Le film suit l’ascension de la carrière d’Aretha Franklin, de ses débuts d’enfant de chœur dans l’église de son père à sa renommée internationale. RESPECT est la remarquable histoire retraçant le parcours de cette icône de la musique.
Il y a des destins qui, par leur singularité, leurs multiples angles de lecture et surtout l’importance qu’ils ont pu avoir dans la conscience collective, deviennent presque impossible à traiter dans un seul film. Et ce, quelle que soit sa longueur. C’est évidemment le cas d’Aretha Franklin dont la destinée synthétise quasiment tous les codes du genre et coche toutes les cases d’une existence d’exception, fille d’un pasteur proche de Martin Luther King, activiste pour les droits civiques et pour celui des femmes, orpheline de mère à l’âge de 10 ans, mère à 12 ans, et un début de carrière qui l’amèneront à devenir une icône soul incontestable recevant les plus hautes distinctions tout au long de sa carrière et de sa vie.
Prévu sortir fin 2020, le film « Respect » fut l’une des nombreuses victimes de la pandémie. Le film débarqua sur nos écrans en septembre 2021 et permit à bon ombre de spectateurs de découvrir ce destin hors du commun que fut celui de cette chanteuse hors norme. Rien que pour cela l’entreprise menée par les deux producteurs Scott Bernstein et Harvey Mason Jr (NWA : Straight Outta Compton) de produire un biopic sur la « Queen of Soul » est parfaitement louable. Mais voilà, les bonnes intentions ne suffisent pas à rendre l’entreprise intéressante et convaincante. Et « Respect », justement rate le coche, par un scénario et une mise en scène qui ne parviennent jamais à totalement trouver le bon angle de narration pour mettre en lumière et donner toute l’ampleur de la vie d’Aretha Franklin.

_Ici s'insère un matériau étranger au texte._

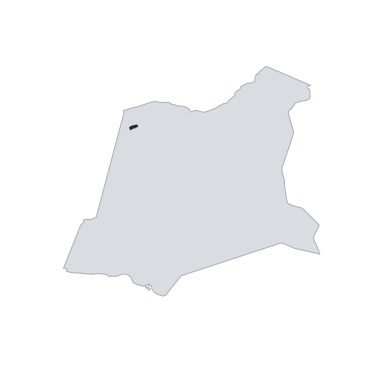 location of South Mugirango, Nyanza, Kenya, rotated 72°
{"feature_id": "3690345B2420334970551", "entity_name": "South Mugirango", "entity_type": "district", "adm_level": 2, "iso_a3": "KEN", "parent_name": "Kenya", "parent_adm1": "Nyanza", "projection": "natural_earth1", "projection_center": [34.664, -0.838], "detail": "fine", "context": "in_parent", "style": "filled", "palette": "slate", "viewbox_px": 384, "rotation_deg": 72, "n_neighbors": 0, "source": "geoboundaries", "source_scale": "gbopen_adm2", "svg_char_len": 3781}
<svg xmlns="http://www.w3.org/2000/svg" viewBox="0 0 384 384"><g transform="rotate(72 192 192)"><path d="M93.5,232.1L93.4,227.2L94.0,214.8L93.9,203.9L94.5,198.5L96.8,195.0L97.9,192.5L98.6,189.0L99.8,186.1L102.6,183.8L103.1,182.5L106.0,178.6L107.8,173.6L109.1,171.9L110.7,170.4L111.9,169.5L113.8,168.7L115.3,168.3L115.6,167.9L115.7,167.0L115.2,163.9L115.9,162.9L116.9,160.9L118.1,158.9L119.1,157.7L119.7,156.5L120.0,154.3L120.0,152.7L120.0,150.2L119.7,144.5L118.5,139.7L117.7,134.3L118.3,132.5L117.3,129.4L116.8,129.2L116.0,128.5L115.0,125.6L114.2,122.9L113.7,122.2L110.4,119.8L108.8,114.2L106.9,113.0L105.9,107.4L105.7,105.9L106.8,100.3L106.7,99.1L105.6,97.9L102.5,96.7L100.0,94.4L100.3,93.6L100.5,92.8L99.1,92.2L95.3,82.8L100.3,77.1L105.3,71.3L111.7,64.0L117.6,57.3L122.7,51.5L127.2,46.4L127.1,47.4L127.1,48.7L127.7,49.5L128.6,50.0L129.9,49.4L131.0,48.6L132.1,48.5L139.0,50.6L140.1,52.5L140.0,54.5L140.3,56.0L139.8,57.4L139.2,61.9L139.4,66.0L141.5,69.0L143.3,71.3L144.7,74.7L145.8,75.7L147.3,76.2L152.0,76.3L158.9,76.6L165.6,76.8L166.2,76.8L167.6,77.3L173.8,81.8L179.4,85.9L184.2,89.5L188.8,92.9L193.3,96.3L196.8,99.1L200.2,100.0L205.8,100.4L209.7,100.5L213.3,101.7L218.6,102.8L222.6,103.3L225.0,104.0L231.6,104.6L232.7,104.2L235.6,101.1L238.9,96.1L240.2,93.3L244.4,90.6L251.9,86.7L257.1,84.0L263.0,81.3L265.6,83.6L269.3,87.4L270.9,89.3L272.2,90.1L274.2,90.7L276.6,90.7L278.0,90.6L280.7,90.1L287.0,89.7L290.6,89.7L287.6,94.7L283.9,100.8L277.3,111.9L272.2,117.7L268.3,122.2L267.9,123.0L268.0,127.9L268.0,139.9L268.1,164.0L268.2,188.1L268.3,212.2L268.3,224.3L268.4,228.3L271.7,233.4L275.0,238.3L279.4,244.9L281.8,248.4L282.2,249.6L282.0,251.9L278.4,256.8L275.5,259.1L271.5,260.1L270.3,259.9L268.7,259.2L268.1,260.4L267.7,262.2L266.8,261.8L266.1,261.3L266.5,264.6L266.9,266.2L266.3,268.3L264.4,270.2L264.2,271.8L260.0,276.0L254.1,276.5L251.0,278.6L249.6,280.3L248.6,284.0L248.9,289.8L247.3,294.2L247.0,296.4L243.9,299.2L242.5,301.9L241.5,304.5L240.7,305.7L239.6,311.7L238.2,315.3L237.8,316.5L237.4,317.6L236.3,319.8L235.6,321.2L235.1,322.2L231.5,331.5L228.7,335.7L226.4,335.2L225.0,336.8L224.8,337.6L224.0,337.2L222.2,335.6L218.4,332.5L214.6,329.3L210.8,326.2L207.0,323.0L203.3,319.8L199.5,316.7L195.7,313.5L191.9,310.4L189.7,308.5L188.7,307.4L187.9,305.2L187.5,304.7L186.5,304.0L185.4,303.8L185.0,303.4L185.0,302.4L185.4,300.9L186.8,298.0L187.0,296.3L186.7,294.3L186.3,291.2L185.9,290.5L183.4,288.9L178.1,285.5L172.9,282.1L167.6,278.7L162.3,275.3L157.1,271.9L151.8,268.5L146.5,265.1L141.3,261.7L136.0,258.3L130.7,254.9L125.5,251.5L120.2,248.1L114.9,244.7L109.7,241.3L104.4,237.9L99.1,234.4L97.1,233.2L95.4,232.1L93.5,232.1ZM268.7,265.2L267.8,265.4L268.3,263.8L271.0,261.7L272.1,262.1L272.3,262.6L272.2,263.1L271.8,263.5L268.7,265.2Z" fill="#d9dde1" stroke="#a8b0b8" stroke-width="1"/><path d="M112.9,228.9L112.9,228.7L112.9,228.4L112.9,228.2L112.8,227.9L112.8,227.7L112.7,227.4L112.6,227.2L112.8,227.0L112.8,226.9L113.0,226.8L113.1,226.7L113.1,226.4L113.0,226.2L112.9,226.1L112.8,225.9L112.7,225.7L112.7,225.4L112.7,225.2L112.6,224.9L112.6,224.7L112.7,224.4L112.7,224.2L112.8,223.9L112.7,223.8L112.4,223.8L112.2,223.8L111.9,223.7L111.5,224.0L111.4,224.3L111.4,224.5L111.4,224.8L111.3,225.0L111.3,225.4L111.3,225.5L111.3,225.9L111.3,226.0L111.3,227.0L111.2,227.3L111.2,227.5L111.1,227.4L111.0,227.5L111.0,227.8L111.0,228.0L111.1,228.3L111.1,228.5L111.1,228.8L111.1,229.0L111.2,229.3L111.2,229.5L111.3,229.7L111.3,229.8L111.3,230.0L111.2,230.2L111.2,230.3L111.3,230.4L111.3,230.5L111.4,230.8L111.5,230.9L111.5,231.0L111.8,231.0L112.0,231.0L112.3,231.2L112.5,231.2L113.1,231.1L113.5,230.9L113.5,230.7L113.4,230.7L113.4,230.4L113.2,230.3L113.2,230.2L113.0,229.9L112.9,229.8L112.9,229.7L112.8,229.4L112.8,229.2L112.9,228.9Z" fill="#64748b" stroke="#1e293b" stroke-width="1.5"/></g></svg>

Les scénaristes Callie Khouri (Thelma et Louise) et Tracey Scott Wilson (Fosse/Verdon) sont partis sur deux pistes : La foi et les droits civiques comme passages obligés pour retracer le destin de la chanteuse. Et comme pour toute narration classique, ils se sont attelé à tout mettre pèle mêle dans un scénario pour pouvoir raconter cette personnalité majeure de la scène musicale et politique américaine. Seulement voilà le scénario ne parvient jamais à être là où on l’attend ! Perdu dans un trop plein d’informations, de choix aléatoires, à l’instar du viol dont la jeune Aretha fut victime dans son enfance et qui donna naissance à ses deux premiers enfants. L’information est donnée, mais devient subitement anecdotique. C’est d’ailleurs le même reproche que l’on peut faire avec le traitement de la relation Père Fille, les scénaristes ne traitent jamais ce côté lié au viol, mais préfère se centrer sur une guerre d’égo, et même lorsqu’ils abordent les violences familiales, semble-t-il fréquentes à cette époque-là, les scénaristes ne parviennent jamais à l’aborder avec finesse et subtilité. Du coup, nous nous retrouvons avec un biopic, sans âme et sans grandeur.
Et même si la mise en scène de la réalisatrice Liesl Tommy (Jessica Jones) tente parfois de trouver un plan ou une dynamique qui puisse être à la hauteur de la « Queen of Soul », comme la mise en scène des chansons et particulièrement de « Respect », ou encore cette mise en scène de la scène finale, notamment lors de l’enregistrement de l’album Gospel d’Aretha Franklin. Mais voilà, tout le reste sonne creux et sans signature. Lorsque le générique de fin débute, nous prenons plus de plaisir à voir et à entendre la véritable Aretha Franklin sur scène devant le président Obama et un parterre de célébrités émus devant le charisme et la puissance vocale de la diva, que devant tout le film. Car a trop vouloir ou pas assez dire sur la star, les scénaristes et la réalisatrice passent totalement à côté de toutes les nuances et toutes les facettes de cette artistes, bien plus nuancées et plus complexe que le film ne tente maladroitement de nous la révéler.
Et ce ne sont pas les efforts de Jennifer Hudson (Dreamgirls) qui viendront dire le contraire. Car si l’actrice chanteuse se révèle bouleversante dans le rôle d’Aretha Franklin, elle ne parvient pas à sauver le film, notamment à cause de scènes étonnamment ridicule comme lorsque Aretha tente un hommage sur scène à l’artiste qu’elle adule Dinah Washington et qu’elle se prend l’ire publique de cette dernière. La distribution est trop enfermée dans un carcan imposé par la réalisatrice et par es producteurs pour être totalement convaincants. Même Forest Whitaker (Good Morning Vietnam), pourtant impeccable dans le rôle du pasteur C.L. Franklin, ne parvient pas à sauver le film.